**What needs to be done:**
Below is a block of entries; repeat exactly the lines starting at the line that contains "potted plant: none [550,296,595,351]" and ending at the line that contains "framed print: present [87,119,180,164]", both included.

Supplied data START

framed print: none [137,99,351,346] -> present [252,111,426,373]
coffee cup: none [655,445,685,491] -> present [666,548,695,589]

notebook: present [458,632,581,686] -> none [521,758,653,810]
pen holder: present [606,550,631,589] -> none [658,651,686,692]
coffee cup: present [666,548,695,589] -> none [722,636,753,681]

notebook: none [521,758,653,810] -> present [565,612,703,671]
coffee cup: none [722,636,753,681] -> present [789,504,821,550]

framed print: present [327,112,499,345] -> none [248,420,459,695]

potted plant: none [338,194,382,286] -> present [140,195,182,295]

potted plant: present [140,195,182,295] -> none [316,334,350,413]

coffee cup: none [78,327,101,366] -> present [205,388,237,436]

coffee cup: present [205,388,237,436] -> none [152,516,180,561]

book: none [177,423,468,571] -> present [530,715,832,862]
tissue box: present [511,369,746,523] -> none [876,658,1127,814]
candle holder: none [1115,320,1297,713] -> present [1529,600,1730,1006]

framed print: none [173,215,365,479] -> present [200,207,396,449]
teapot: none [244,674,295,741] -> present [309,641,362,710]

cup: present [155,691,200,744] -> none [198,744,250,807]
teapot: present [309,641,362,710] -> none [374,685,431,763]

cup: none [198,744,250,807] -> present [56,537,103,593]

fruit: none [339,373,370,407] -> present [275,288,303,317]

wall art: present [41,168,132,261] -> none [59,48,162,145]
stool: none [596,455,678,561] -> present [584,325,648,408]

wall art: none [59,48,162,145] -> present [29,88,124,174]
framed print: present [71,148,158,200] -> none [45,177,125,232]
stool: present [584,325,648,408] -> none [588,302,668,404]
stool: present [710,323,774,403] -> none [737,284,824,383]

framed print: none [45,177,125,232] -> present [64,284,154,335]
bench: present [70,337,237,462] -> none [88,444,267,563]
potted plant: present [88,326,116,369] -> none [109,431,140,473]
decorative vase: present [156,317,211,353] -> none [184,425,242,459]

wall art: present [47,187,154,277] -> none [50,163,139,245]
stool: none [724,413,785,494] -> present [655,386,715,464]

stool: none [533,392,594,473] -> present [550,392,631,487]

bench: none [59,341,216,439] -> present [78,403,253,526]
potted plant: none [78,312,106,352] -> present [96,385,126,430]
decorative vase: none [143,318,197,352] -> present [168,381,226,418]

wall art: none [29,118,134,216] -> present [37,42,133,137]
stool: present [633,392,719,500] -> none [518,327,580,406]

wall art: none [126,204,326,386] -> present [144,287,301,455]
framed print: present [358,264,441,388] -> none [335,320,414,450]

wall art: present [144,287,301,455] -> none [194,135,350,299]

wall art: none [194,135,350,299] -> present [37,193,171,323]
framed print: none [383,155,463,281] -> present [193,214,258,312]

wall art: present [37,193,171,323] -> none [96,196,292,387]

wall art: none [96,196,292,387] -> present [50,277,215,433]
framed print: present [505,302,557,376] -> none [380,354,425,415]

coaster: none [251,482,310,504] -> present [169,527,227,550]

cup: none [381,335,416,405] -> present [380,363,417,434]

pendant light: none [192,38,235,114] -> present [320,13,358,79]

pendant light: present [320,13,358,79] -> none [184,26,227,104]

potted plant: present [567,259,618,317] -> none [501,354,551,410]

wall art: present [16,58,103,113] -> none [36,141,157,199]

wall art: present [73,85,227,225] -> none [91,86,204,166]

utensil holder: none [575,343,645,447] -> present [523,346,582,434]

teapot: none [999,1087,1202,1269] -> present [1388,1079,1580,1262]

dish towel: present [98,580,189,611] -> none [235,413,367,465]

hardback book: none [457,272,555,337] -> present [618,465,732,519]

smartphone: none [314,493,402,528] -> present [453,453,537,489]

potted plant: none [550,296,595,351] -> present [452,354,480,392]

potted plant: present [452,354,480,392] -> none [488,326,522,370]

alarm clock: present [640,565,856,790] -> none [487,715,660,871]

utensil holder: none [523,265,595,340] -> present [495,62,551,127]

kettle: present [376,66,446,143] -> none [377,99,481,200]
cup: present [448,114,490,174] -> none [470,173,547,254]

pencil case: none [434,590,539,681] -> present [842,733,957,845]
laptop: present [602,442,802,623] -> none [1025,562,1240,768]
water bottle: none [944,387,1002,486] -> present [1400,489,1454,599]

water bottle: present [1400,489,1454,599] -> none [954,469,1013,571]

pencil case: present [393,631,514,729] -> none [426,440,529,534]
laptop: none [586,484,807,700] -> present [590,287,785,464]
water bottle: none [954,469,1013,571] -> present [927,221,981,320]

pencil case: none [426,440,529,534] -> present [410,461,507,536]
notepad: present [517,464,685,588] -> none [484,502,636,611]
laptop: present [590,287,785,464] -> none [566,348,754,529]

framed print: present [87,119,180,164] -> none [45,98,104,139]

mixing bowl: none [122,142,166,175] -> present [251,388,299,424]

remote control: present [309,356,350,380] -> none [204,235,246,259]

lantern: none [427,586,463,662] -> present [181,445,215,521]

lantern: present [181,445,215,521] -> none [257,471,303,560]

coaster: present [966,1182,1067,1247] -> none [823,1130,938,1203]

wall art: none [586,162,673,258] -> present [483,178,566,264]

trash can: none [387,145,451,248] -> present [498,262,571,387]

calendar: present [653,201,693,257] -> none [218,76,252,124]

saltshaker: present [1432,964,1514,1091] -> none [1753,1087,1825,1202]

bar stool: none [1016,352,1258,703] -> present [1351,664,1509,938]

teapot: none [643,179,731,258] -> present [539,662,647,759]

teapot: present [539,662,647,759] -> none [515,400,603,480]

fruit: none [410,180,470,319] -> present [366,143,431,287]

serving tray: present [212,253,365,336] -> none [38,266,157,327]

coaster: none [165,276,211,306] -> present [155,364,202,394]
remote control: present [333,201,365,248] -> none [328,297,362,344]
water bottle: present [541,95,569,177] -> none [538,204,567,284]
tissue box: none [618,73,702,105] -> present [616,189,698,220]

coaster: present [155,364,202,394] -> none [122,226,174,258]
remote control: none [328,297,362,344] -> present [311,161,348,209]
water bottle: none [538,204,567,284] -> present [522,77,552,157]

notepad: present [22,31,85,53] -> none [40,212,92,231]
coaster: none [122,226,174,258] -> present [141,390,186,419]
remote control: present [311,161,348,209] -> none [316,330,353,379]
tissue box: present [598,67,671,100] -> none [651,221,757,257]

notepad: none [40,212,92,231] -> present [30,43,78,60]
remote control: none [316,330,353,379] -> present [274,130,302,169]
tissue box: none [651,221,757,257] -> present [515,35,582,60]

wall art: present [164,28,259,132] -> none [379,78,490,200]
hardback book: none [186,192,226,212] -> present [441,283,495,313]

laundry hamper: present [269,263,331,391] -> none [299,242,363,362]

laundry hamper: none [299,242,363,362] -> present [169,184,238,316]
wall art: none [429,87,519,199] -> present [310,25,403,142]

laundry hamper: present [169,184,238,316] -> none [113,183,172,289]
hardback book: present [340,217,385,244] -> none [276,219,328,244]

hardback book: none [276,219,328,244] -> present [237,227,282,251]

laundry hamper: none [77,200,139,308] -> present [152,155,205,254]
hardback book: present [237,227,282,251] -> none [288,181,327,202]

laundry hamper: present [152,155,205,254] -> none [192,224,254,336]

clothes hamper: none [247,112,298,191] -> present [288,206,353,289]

Supplied data END

**Exercise solution:**
potted plant: none [550,296,595,351] -> present [452,354,480,392]

potted plant: present [452,354,480,392] -> none [488,326,522,370]

alarm clock: present [640,565,856,790] -> none [487,715,660,871]

utensil holder: none [523,265,595,340] -> present [495,62,551,127]

kettle: present [376,66,446,143] -> none [377,99,481,200]
cup: present [448,114,490,174] -> none [470,173,547,254]

pencil case: none [434,590,539,681] -> present [842,733,957,845]
laptop: present [602,442,802,623] -> none [1025,562,1240,768]
water bottle: none [944,387,1002,486] -> present [1400,489,1454,599]

water bottle: present [1400,489,1454,599] -> none [954,469,1013,571]

pencil case: present [393,631,514,729] -> none [426,440,529,534]
laptop: none [586,484,807,700] -> present [590,287,785,464]
water bottle: none [954,469,1013,571] -> present [927,221,981,320]

pencil case: none [426,440,529,534] -> present [410,461,507,536]
notepad: present [517,464,685,588] -> none [484,502,636,611]
laptop: present [590,287,785,464] -> none [566,348,754,529]

framed print: present [87,119,180,164] -> none [45,98,104,139]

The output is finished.